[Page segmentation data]
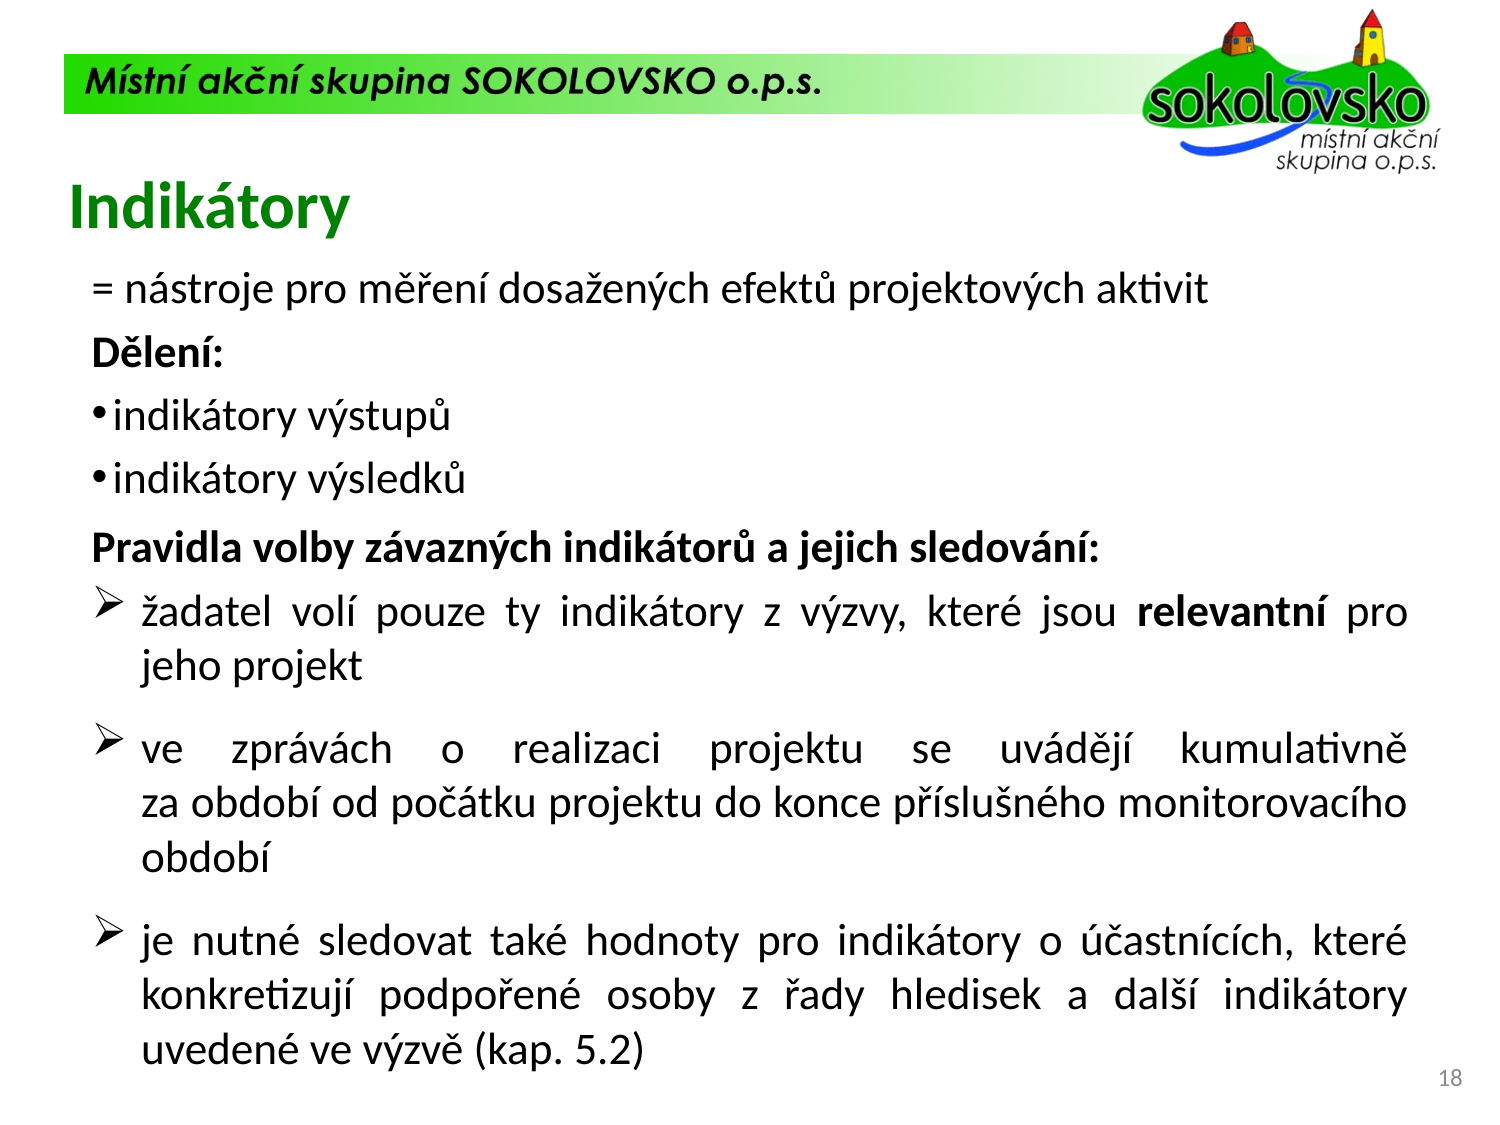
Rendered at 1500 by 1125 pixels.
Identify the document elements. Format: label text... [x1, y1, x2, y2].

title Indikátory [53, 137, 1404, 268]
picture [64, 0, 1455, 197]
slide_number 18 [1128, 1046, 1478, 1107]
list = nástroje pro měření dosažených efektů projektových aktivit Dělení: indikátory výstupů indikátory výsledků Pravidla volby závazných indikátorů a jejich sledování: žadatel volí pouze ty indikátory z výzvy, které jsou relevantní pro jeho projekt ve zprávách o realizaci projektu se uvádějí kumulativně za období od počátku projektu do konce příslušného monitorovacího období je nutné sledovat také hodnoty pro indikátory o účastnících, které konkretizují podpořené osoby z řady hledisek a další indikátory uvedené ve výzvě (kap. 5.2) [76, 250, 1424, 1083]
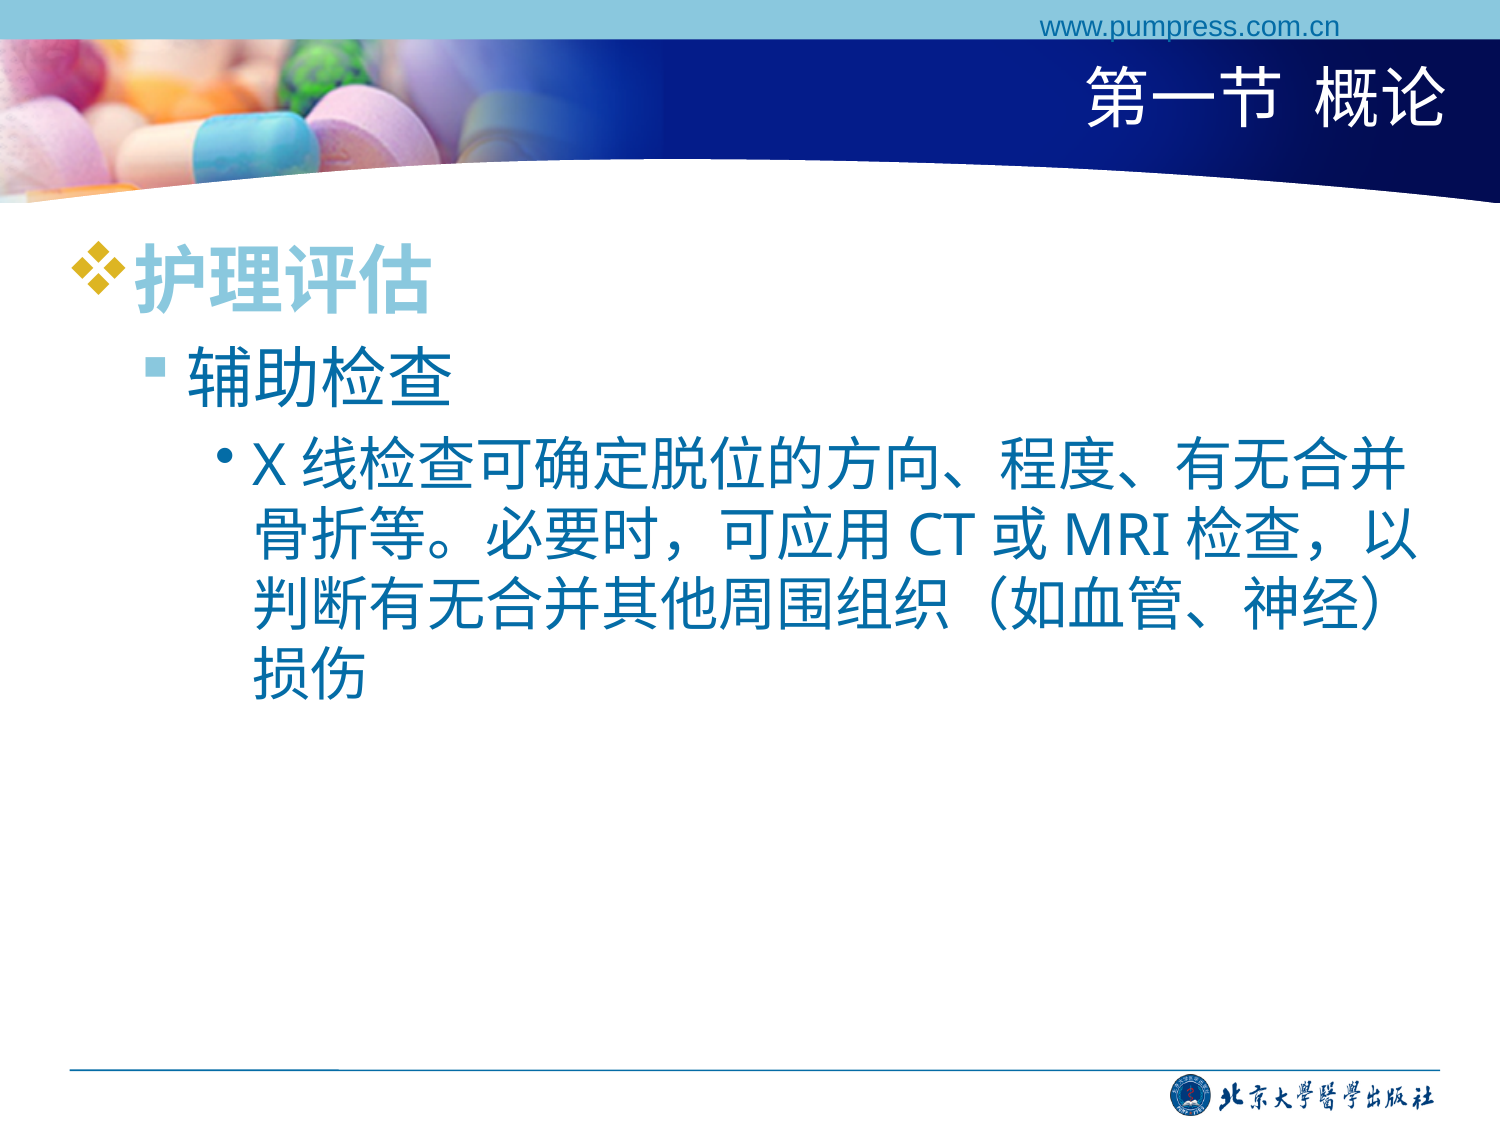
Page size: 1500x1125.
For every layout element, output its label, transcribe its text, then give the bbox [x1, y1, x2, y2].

# Aim of the exercise
All entries must be written out again exactly as given, with no pictures in the copy.

# Your response
Rendered at 1500 by 1125 pixels.
Identify the document elements. Format: label text... [x1, y1, x2, y2].

title Indikátory [53, 137, 1404, 268]
picture [64, 0, 1455, 197]
slide_number 18 [1128, 1046, 1478, 1107]
list = nástroje pro měření dosažených efektů projektových aktivit Dělení: indikátory výstupů indikátory výsledků Pravidla volby závazných indikátorů a jejich sledování: žadatel volí pouze ty indikátory z výzvy, které jsou relevantní pro jeho projekt ve zprávách o realizaci projektu se uvádějí kumulativně za období od počátku projektu do konce příslušného monitorovacího období je nutné sledovat také hodnoty pro indikátory o účastnících, které konkretizují podpořené osoby z řady hledisek a další indikátory uvedené ve výzvě (kap. 5.2) [76, 250, 1424, 1083]
Page size: 1500x1125.
For every layout element, output its label, transcribe its text, then give the bbox [x1, y1, x2, y2].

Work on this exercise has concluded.